Research Professor

Mike Berridge

Mike Berridge was born in Auckland and grew up in Dargaville, Northland. He quickly realised that his strengths lay in mathematics and science rather than in languages, and 'I went in that space where I felt comfortable and where I did the best, and that's sort of been the underpinning aspect of my life and my life in science'. Mike enrolled in a BSc the University of Auckland in 1964, where his interests were in the sciences and in 'mathematics at the level that was required in pure maths, pure physics, and pure chemistry'. In 1967, he began his MSc with Dick Matthews, a world-renowned plant virologist. He was based in the Department of Microbiology at the University of Auckland, which was accommodated in an army Nissan Hutt on the premises of the Department of Scientific and Industrial Research campus in Mount Albert. He completed his MSc with Ray Ralph in 1969 and was awarded his PhD in 1971.

Mike Berridge at graduation in 1969, and his supervisors, Ray Ralph and Dick Matthews.

Mike's PhD thesis initially focused on crown gall formation in tobacco plants, supported by a Cancer Society Research Fellowship. He notes 'there are some real ironies here, with the Cancer Society funding basic research on aberrant cell growth in tobacco plants!' The Department of Microbiology shifted to the new Thomas Building in Symonds Street in 1968. Mike describes how departmental tensions played out throughout his PhD between virologists, microbiologists and those working with higher organisms, with genomic complexity being the bone of contention. At that time, 'the genetic code had just been solved; it was a really exciting period of understanding how the science of genetics was linked to protein synthesis and function and so to growth and development'.


The Department of Microbiology vacating the Nissan Hutt in 1968. Mike Berridge.

After completing his PhD at the University of Auckland in 1971, Mike moved overseas for a postdoctoral position at Purdue University and then to a staff scientist position at the National Institute for Medical Research, Mill Hill, London, where he gained experience in developmental cell and molecular biology.
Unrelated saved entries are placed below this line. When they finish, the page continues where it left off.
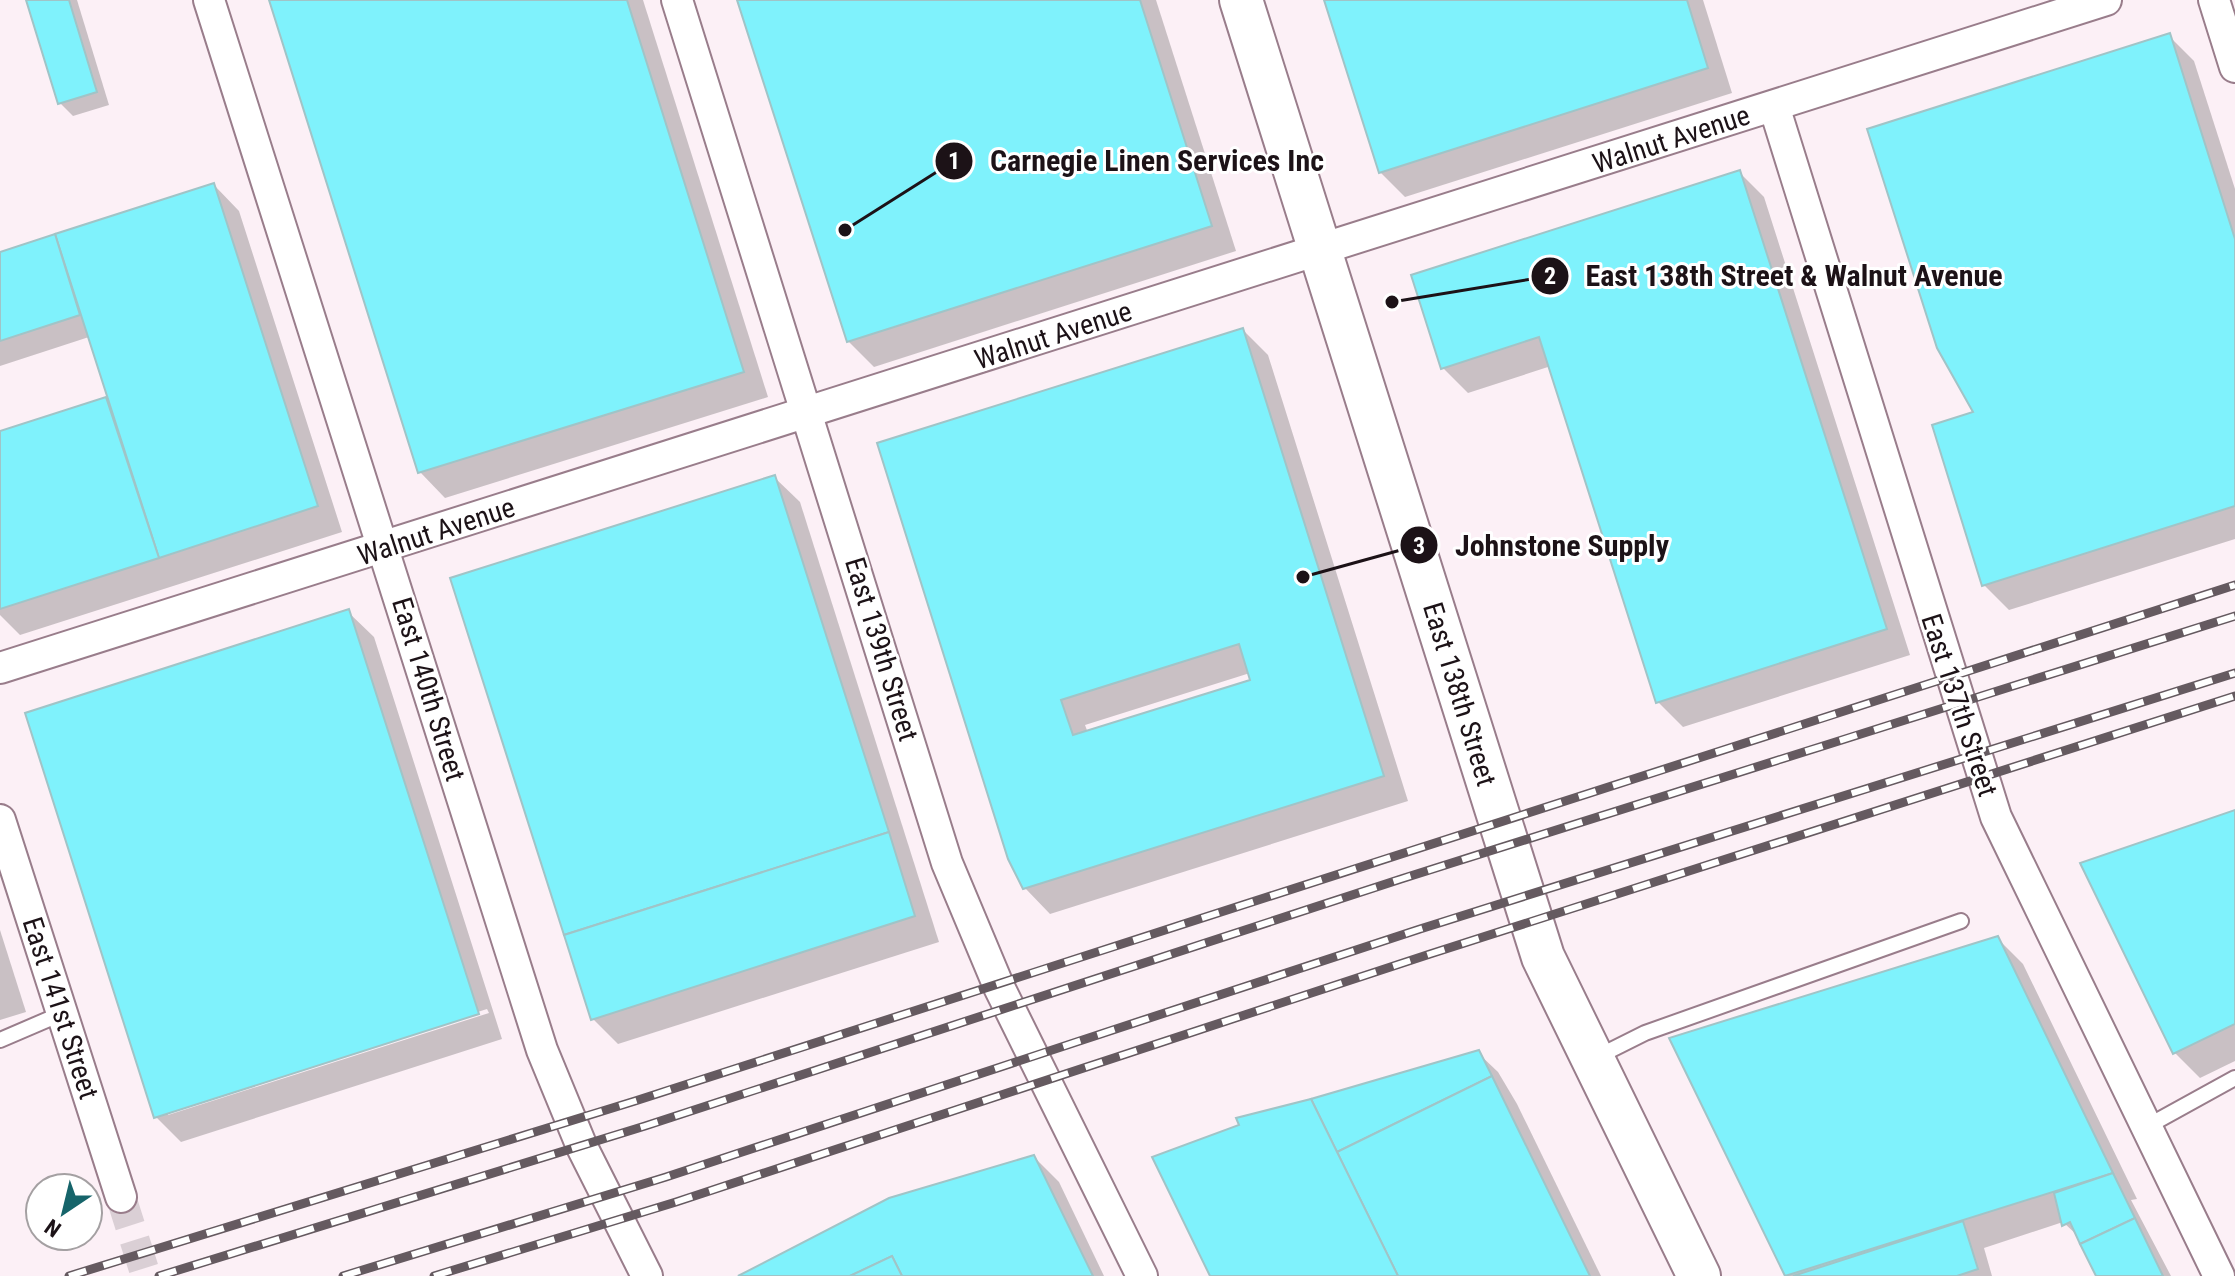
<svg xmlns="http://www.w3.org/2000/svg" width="2235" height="1276" viewBox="0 0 2235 1276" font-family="'Roboto Condensed',sans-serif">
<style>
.shadow{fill:#0003;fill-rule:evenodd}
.building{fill:#7ff2fc;stroke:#a0c4c7;stroke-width:2;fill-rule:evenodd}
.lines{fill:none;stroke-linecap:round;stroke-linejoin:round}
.street-tunnel{stroke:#dacfd5;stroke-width:30;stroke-dasharray:30 15;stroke-linecap:butt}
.lane-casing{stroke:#997d8b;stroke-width:18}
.street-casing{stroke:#997d8b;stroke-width:34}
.secondary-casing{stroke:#997d8b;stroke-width:46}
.lane{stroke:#fff;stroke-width:14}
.street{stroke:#fff;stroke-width:30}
.secondary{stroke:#fff;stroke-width:42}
.rail-casing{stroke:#655a60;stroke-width:9}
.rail{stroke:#fff;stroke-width:6;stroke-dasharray:18;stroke-linecap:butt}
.labels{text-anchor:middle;stroke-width:6;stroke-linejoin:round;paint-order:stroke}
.street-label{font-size:28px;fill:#1c1217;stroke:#fff}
.leader{fill:none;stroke:#1c1217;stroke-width:3}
.callout-dot{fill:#1c1217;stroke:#fff;stroke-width:3}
.mark-label{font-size:24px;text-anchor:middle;font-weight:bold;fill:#fff}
.callout-label{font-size:30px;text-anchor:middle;font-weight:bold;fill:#1c1217;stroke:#fff;stroke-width:6;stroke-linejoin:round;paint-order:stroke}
</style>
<rect width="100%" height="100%" fill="#fcf0f6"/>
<g class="shadow">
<polygon points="28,0 77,0 109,105 73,116 60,103"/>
<polygon points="271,0 643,0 768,397 445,498 420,472"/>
<polygon points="739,0 1156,0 1236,251 874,367 848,341"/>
<polygon points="1326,0 1703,0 1732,93 1405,197 1380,172"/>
<polygon points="2169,36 2194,61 2235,189 2235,539 2009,610 1984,585 1976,414"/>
<polygon points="1739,172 1764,197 1910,655 1683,727 1658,702 1551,366 1468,393 1443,368"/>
<polygon points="214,185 239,211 342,532 20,635 0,615 0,433 109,399 89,337 0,366 0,254"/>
<path d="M 1243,330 L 1268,355 L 1408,801 L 1050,914 L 1025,888 L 880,445 ZM 1250,673 L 1252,681 L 1088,733 L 1085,725 Z"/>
<polygon points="774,477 800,502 939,942 618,1044 593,1019"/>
<path d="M 348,612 L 374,637 L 502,1039 L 181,1142 L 156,1117 ZM 487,1009 L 489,1013 L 168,1115 L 168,1111 Z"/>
<polygon points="2235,812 2235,1061 2200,1078 2175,1053 2083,865"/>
<polygon points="0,930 26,1012 0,1020"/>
<polygon points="1997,938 2023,964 2137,1199 2131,1200 2171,1276 2098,1276 2079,1237 2063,1222 1984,1248 1992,1276 1787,1276 1672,1040"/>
<polygon points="1478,1053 1498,1072 1517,1104 1601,1276 1213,1276"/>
<polygon points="1034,1157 1059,1182 1104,1276 742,1276"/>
</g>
<g class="building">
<polygon points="26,0 69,0 97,92 58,104"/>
<polygon points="269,0 627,0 744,372 418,473"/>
<polygon points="737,0 1140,0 1212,226 847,342"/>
<polygon points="1324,0 1687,0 1708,68 1379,173"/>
<polygon points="2170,33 2235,239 2235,506 1982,586 1932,425 1973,412 1937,348 1867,129"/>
<polygon points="1740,170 1887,629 1656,703 1539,337 1441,369 1411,275"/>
<polygon points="214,183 318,506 159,558 55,234"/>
<polygon points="55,234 80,315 0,341 0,252"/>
<path d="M 1243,328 L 1384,776 L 1023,889 L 1008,859 L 877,443 ZM 1239,644 L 1250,680 L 1073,735 L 1061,700 Z"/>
<polygon points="106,397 159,558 0,609 0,431"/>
<polygon points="775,475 889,832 564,935 450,578"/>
<polygon points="349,609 479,1014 154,1118 25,713"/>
<polygon points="2235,810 2235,1024 2173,1054 2080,863"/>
<polygon points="889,832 915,916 591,1020 564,935"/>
<polygon points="1998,936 2113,1173 1785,1276 1669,1038"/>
<polygon points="1479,1050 1492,1076 1337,1152 1311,1099"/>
<polygon points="1492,1076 1590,1276 1398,1276 1337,1152"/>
<polygon points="1311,1099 1398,1276 1210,1276 1152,1157 1239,1125 1236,1118"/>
<polygon points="1034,1155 1093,1276 902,1276 892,1256 850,1276 738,1276 889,1198"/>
<polygon points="2113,1173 2135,1218 2080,1244 2070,1222 2062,1226 2054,1193"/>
<polygon points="2135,1218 2163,1276 2096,1276 2080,1244"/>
<polygon points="1963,1221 1978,1269 1957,1276 1793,1276"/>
<polygon points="892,1256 902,1276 850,1276"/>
</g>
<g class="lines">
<polyline class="street-tunnel" points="121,1197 146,1276"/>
<g class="lane-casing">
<g id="lane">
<polyline points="0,1040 63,1013"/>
<polyline points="1595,1058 1645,1033 1961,921"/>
<polyline points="2146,1127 2235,1078"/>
</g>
</g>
<g class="street-casing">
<g id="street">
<polyline points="209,0 542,1050 582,1147 647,1276"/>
<polyline points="677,0 947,863 999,987 1142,1276"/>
<polyline points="2214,0 2235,67"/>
<polyline points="1774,106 1996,817 2219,1276"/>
<polyline points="0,668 2106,0"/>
<polyline points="0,820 121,1197"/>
</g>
</g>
<g class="secondary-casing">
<polyline id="secondary" points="1241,0 1543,957 1699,1276"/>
</g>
<use href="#lane" class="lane"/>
<use href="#street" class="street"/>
<use href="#secondary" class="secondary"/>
<g class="rail-casing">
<g id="rail">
<polyline points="69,1276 635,1101 2235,585"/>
<polyline points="159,1276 645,1126 1401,879 2235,616"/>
<polyline points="343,1276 666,1177 1420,929 2235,673"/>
<polyline points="434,1276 676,1202 1430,954 2235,696"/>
</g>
</g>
<use href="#rail" class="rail"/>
</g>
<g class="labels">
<g class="street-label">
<text transform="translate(1671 139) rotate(-18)" y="10">Walnut Avenue</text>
<text transform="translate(1053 335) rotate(-18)" y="10">Walnut Avenue</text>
<text transform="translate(436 531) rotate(-18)" y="10">Walnut Avenue</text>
<text transform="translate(882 649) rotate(73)" y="10">East 139th Street</text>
<text transform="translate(429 689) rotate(73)" y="10">East 140th Street</text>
<text transform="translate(1460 694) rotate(73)" y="10">East 138th Street</text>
<text transform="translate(1960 705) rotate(72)" y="10">East 137th Street</text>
<text transform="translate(61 1008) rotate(72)" y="10">East 141st Street</text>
</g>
</g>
<path class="leader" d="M845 230L954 161M1392 302L1550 276M1303 577L1419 545"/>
<g class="callout-dot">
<circle cx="845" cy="230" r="8"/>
<circle cx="1392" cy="302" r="8"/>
<circle cx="1303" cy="577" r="8"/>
<circle cx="954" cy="161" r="20"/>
<circle cx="1550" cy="276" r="20"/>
<circle cx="1419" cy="545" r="20"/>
</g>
<g class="mark-label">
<text x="954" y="169">1</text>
<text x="1550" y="284">2</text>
<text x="1419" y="554">3</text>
</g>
<g class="callout-label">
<text x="1157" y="171">Carnegie Linen Services Inc</text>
<text x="1794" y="286">East 138th Street &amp; Walnut Avenue</text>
<text x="1562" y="556">Johnstone Supply</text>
</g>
<g transform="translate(64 1212) rotate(215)"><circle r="38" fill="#ffffff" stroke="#a4a0a2" stroke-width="2"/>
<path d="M0-6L14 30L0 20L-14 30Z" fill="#16646a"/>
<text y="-12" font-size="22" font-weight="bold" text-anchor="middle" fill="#1c1217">N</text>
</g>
</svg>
He returned to New Zealand in 1976 as the second Malaghan Research Fellow and in 1978 became one of the founding members of the Malaghan Institute of Medical Research, then known as the Wellington Cancer and Medical Research Institute. Mike joined the NZSO that same year. As an emerging scientist who had just returned to his country of origin, he found the NZSO provided an important forum for cancer researchers, oncologists and others to meet. He joined the NZ Society for Immunology about the same time. Both professional groups generated strong, lasting friendships that were key to his career development.


Wellington Cancer and Medical Research Institute staff, 1981. Mike Berridge.

Mike spent a year in Ed Golub's immunology laboratory at Purdue University in 1979 learning how to make monoclonal antibodies needed for his bone marrow stem cell research in Wellington. He started attending NZSO meetings regularly and served as vice president, then president from 1993 to 1994, and again from 2009 to 2011. He also convened or co-convened four NZSO meetings in Wellington. The organisers, primarily scientists in those days, had 'enormous difficulty' attracting clinicians to attend meetings because of their clinical commitments. The high mortality rates of cancer patients meant they often presented grim survival data. He discusses spectacular changes in mortality rates during the 'golden era of cytotoxic drugs', particularly in childhood cancers, and in germline cancers. More recently, the presidency of NZSO has alternated biennially between scientist and clinician, a move he believes has considerably strengthened the organisation..

In 2010, Mike started to compile documents about the history of the NZSO. He got in touch with the founder, Maarire (Murray) Goodall, to learn his perspective on the initial development of the Society. The two had become reacquainted when Maarire collected in street appeals for the Malaghan Institute, but unfortunately, he passed away a few years later. Mike explains that while members have differing perspectives on the history of the Society, overall it has been 'a remarkable success story serving a need to connect cancer researchers with patients through medical professionals. These relationships greatly facilitated what is now referred to as translational research'. Over the last five decades, the NZSO has 'matured as an organisation with scientists, oncologists and others enthusiastically supporting annual meetings and ensuring the society's future'.

Mike is currently the Cancer Cell Biology Programme Leader and a Distinguished Research Fellow at the Malaghan Institute of Medical Research, and a Research Professor at Victoria University of Wellington. He was elected a Fellow of the American Academy of Microbiology in 1998 and served as president of the NZ Association of Scientists from 2000 to 2002. He was a James Cook Fellow in health sciences from 2003 to 2005 and was awarded the Liley Medal from the Health Research Council of New Zealand in 2016 for his outstanding contribution to health and medical sciences in the field of cellular metabolism. He received the NZSO Translational Research Award in the same year.


Mike Berridge's and Melanie McConnell's research groups with clinical hematologist, Robert Weinkove (front left) who obtained a PhD at the Malaghan Institute and is now employed as a clinician/researcher.